L’OCHA [Ndrl : Bureau de Coordination des actions humanitaires des Nations Unies] estime qu’avec ce plan de réponse 2026, il sera question de faire face au problème de vie dont font face de millions des congolais.

Il sied de dire que dans ce plan, les zones fortement peuplées et où sont localisés plus de congolais en besoin humanitaire en RDC sont : les deux Kivu, l’Ituri et la province du Tanganyika.

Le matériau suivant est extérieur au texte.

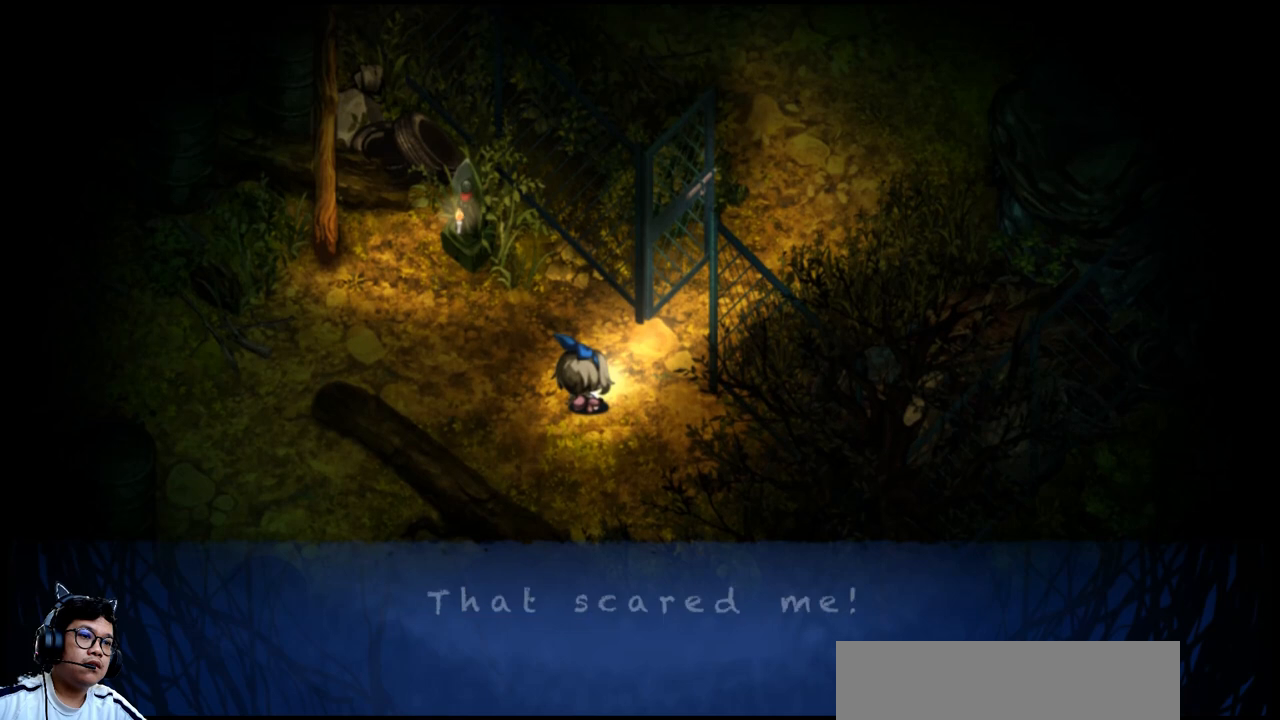
{"keys": [], "events": []}
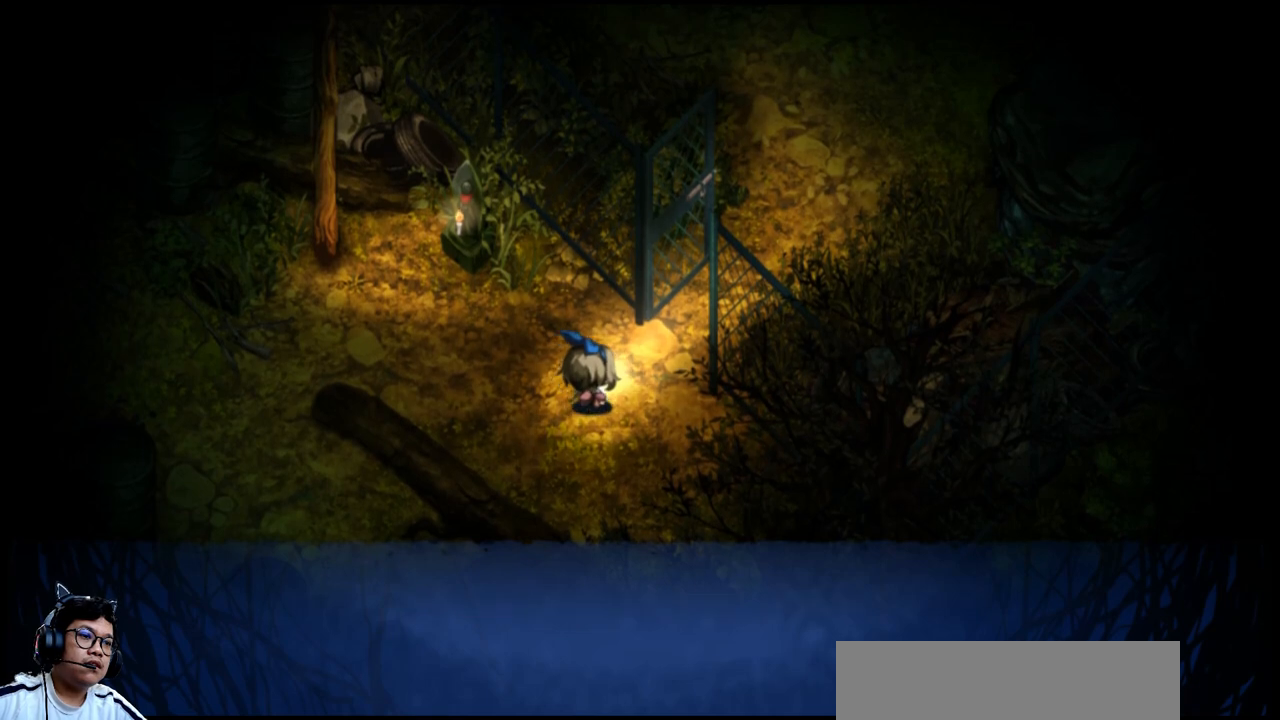
{"keys": [], "events": []}
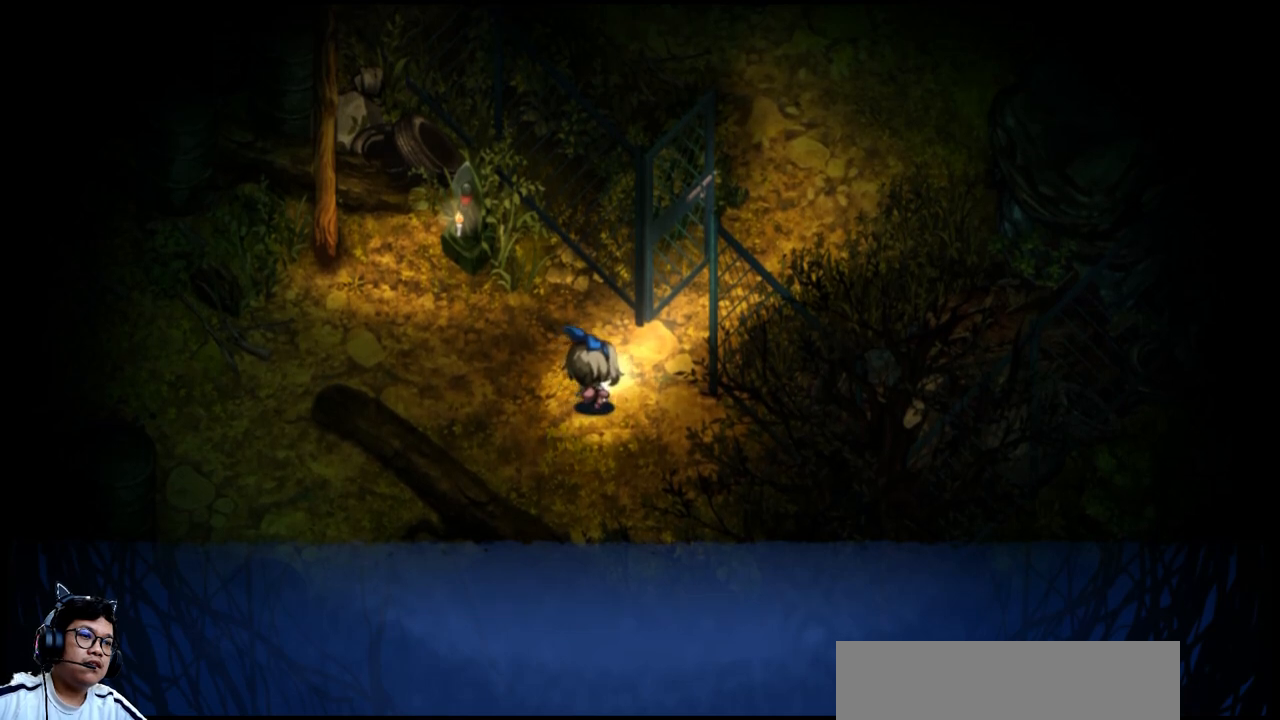
{"keys": [], "events": []}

« L’heure est grave » estime Bruno Lemarquis, le Représentant spécial du secrétaire général des Nations Unies ad-intérim et Coordonnateur humanitaire en République Démocratique du Congo.  Il dénonce les actions des rebelles ADF et M23 qui compliquent l’action humanitaire ainsi que la violation du Droit international humanitaire (DIH) et les droits humains, et pourtant, ajoute-t-il,

« les civils ne sont pas de cibles dans un conflit armé ».

Selon lui,

« la combinaison de besoins immenses et de ressources limitées nous impose de choix extrêmement difficiles, parfois impossibles. Nous appelons à un engagement financier renouvelé et renforcé pour que nous puissions répondre efficacement, contribuer à préserver la dignité des populations congolaises confrontées à des souffrances aiguës et éviter que des millions de personnes ne soient privées de soutien vital », a indiqué Bruno Lemarquis.

Bruno Lamarquis, Coordonnateur Humanitaire en RDC

Un parterre des diplomates, des humanitaires des organisations humanitaires internationales et nationales étaient présents lors du lancement de ce document d’aperçu des besoins et du plan de réponse humanitaire 2026 au Congo Kinshasa.